La Agencia Espacial Europea no sabe si su aterrizador experimental se ha estrellado en Marte

vídeo

Ilustración de cómo debía haber quedado el módulo Schiaparelli en el suelo marciano / ESA

  • "La misión ha sido un éxito y disponemos de las funciones que necesitamos para la misión en 2020", apunta el director de la ESA porque la nave principal, TGO, cumplió su objetivo de entrar en órbita marciana

El módulo experimental de aterrizaje Schiaparelli envió información de su maniobra de llegada a Marte casi hasta el final. Sin embargo, los datos dejaron de llegar en los momentos finales del aterrizaje. Por el momento, la Agencia Espacial Europea (ESA) ignora si su nave sobrevivió hasta el final o si sufrió un fallo catastrófico aún en vuelo.

"No estamos en condiciones de determinar las condiciones dinámicas en las que el aterrizador tocó el suelo" marciano, dijo en rueda de prensa el director de las misiones solares y planetarias de la Agencia Espacial Europea (ESA), Andrea Accomazzo. Se necesitará un análisis más profundo de las informaciones que envió para "saber si sobrevivió estructuralmente o no", añadió. Es decir, no saben si está intacto en la superficie, o destrozado por un impacto fuera de control.

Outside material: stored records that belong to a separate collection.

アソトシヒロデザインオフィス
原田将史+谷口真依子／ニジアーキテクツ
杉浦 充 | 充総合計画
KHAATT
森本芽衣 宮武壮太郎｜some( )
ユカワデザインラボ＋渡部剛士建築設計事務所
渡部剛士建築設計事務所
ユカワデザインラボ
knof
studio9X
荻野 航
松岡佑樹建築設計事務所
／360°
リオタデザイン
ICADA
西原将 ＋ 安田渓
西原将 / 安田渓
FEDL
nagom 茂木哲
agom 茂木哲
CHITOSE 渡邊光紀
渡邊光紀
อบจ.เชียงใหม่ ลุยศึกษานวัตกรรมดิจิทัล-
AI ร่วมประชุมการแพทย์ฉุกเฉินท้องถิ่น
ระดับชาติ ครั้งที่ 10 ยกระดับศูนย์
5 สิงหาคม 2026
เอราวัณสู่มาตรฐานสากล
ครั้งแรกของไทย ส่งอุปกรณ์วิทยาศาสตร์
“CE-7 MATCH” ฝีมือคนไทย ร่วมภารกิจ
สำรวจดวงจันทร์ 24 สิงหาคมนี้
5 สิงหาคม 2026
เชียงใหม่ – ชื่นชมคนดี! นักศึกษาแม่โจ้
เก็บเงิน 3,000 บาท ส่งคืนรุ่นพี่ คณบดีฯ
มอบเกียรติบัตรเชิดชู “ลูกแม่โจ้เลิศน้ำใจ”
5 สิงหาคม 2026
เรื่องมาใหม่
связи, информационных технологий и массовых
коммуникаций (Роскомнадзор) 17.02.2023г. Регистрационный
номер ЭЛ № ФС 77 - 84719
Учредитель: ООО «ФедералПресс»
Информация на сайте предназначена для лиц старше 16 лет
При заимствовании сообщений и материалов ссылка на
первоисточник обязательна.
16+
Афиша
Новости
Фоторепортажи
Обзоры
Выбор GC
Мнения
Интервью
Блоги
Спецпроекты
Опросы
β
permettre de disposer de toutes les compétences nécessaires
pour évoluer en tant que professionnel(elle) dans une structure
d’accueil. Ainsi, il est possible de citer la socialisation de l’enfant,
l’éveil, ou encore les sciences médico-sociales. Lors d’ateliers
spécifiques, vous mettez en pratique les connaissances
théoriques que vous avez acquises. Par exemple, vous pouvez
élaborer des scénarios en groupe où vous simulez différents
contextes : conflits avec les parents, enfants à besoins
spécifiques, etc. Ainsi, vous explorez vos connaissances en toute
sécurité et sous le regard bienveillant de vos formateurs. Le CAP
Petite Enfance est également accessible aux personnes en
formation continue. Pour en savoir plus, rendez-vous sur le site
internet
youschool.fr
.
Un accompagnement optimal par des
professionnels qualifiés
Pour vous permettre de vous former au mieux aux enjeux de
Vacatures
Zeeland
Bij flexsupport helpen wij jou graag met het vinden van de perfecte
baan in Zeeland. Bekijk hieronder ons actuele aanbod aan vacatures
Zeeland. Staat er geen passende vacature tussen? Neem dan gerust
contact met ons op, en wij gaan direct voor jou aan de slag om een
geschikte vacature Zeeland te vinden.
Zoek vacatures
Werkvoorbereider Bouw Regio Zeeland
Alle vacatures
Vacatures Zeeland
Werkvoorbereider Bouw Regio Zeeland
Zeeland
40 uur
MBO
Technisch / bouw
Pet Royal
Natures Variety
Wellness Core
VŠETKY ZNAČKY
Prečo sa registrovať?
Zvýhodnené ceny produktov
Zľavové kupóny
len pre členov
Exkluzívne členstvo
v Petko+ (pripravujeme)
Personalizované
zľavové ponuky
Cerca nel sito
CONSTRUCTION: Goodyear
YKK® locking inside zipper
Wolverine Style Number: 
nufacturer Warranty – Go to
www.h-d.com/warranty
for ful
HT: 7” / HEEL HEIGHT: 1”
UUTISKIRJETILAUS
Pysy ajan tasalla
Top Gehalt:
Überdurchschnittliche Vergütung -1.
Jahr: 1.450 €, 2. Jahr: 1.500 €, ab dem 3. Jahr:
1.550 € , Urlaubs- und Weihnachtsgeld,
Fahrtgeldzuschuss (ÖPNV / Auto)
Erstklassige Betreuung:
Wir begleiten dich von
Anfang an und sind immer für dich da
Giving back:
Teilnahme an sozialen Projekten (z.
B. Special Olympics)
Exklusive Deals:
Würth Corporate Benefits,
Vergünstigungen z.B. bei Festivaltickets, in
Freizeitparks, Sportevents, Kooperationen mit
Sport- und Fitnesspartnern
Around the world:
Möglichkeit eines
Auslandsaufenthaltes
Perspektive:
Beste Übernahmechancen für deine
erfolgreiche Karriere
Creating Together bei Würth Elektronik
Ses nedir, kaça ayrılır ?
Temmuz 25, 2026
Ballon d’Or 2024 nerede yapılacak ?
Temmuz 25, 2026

Pese a todo, el director general de la ESA, Jan Woerner, celebró como un triunfo la puesta en órbita de la nave nodriza TGO, "que está ahora lista para las actividades científicas y para enviar los datos que necesitamos para la misión en 2020". Esta era, en realidad, la parte de la misión 'Exomars', con al que Europa quiere buscar vida en Marte, que de fallar habría supuesto un gran descalabro. "La misión ha sido un éxito y disponemos de las funciones que necesitamos para la misión en 2020", insistió.

Sin embargo, los responsables de la agencia espacial reunidos en el centro de control de Darmstadt (Alemania) admitieron que durante la maniobra de su módulo de aterrizaje, precisamente tras la apertura del paracaídas unos 50 segundos antes de tocar el suelo, "los datos recibidos no fueron los esperados", dijo Accomazzo. Agregó que "llevará cierto tiempo" evaluar lo sucedido. "Todo fue normal –explicó el responsable italiano de la ESA– hasta la última parte, cuando se abrió el paracaídas".

La sonda y el módulo de aterrizaje 'Schiaparelli' constituyen el primer episodio de ExoMars, una ambiciosa misión científica ruso-europea que se divide en dos tiempos (2016 y 2020) y apunta a buscar indicios de una vida actual y pasada en Marte. Esta es la segunda vez que Europa se lanza a la conquista de Marte. En 2003, la sonda europea Mars Express había largado el minimódulo Beagle 2, de concepción británica, pero nunca dio señales de vida. Se sabe desde 2015 que aterrizó, pero que estaba dañado.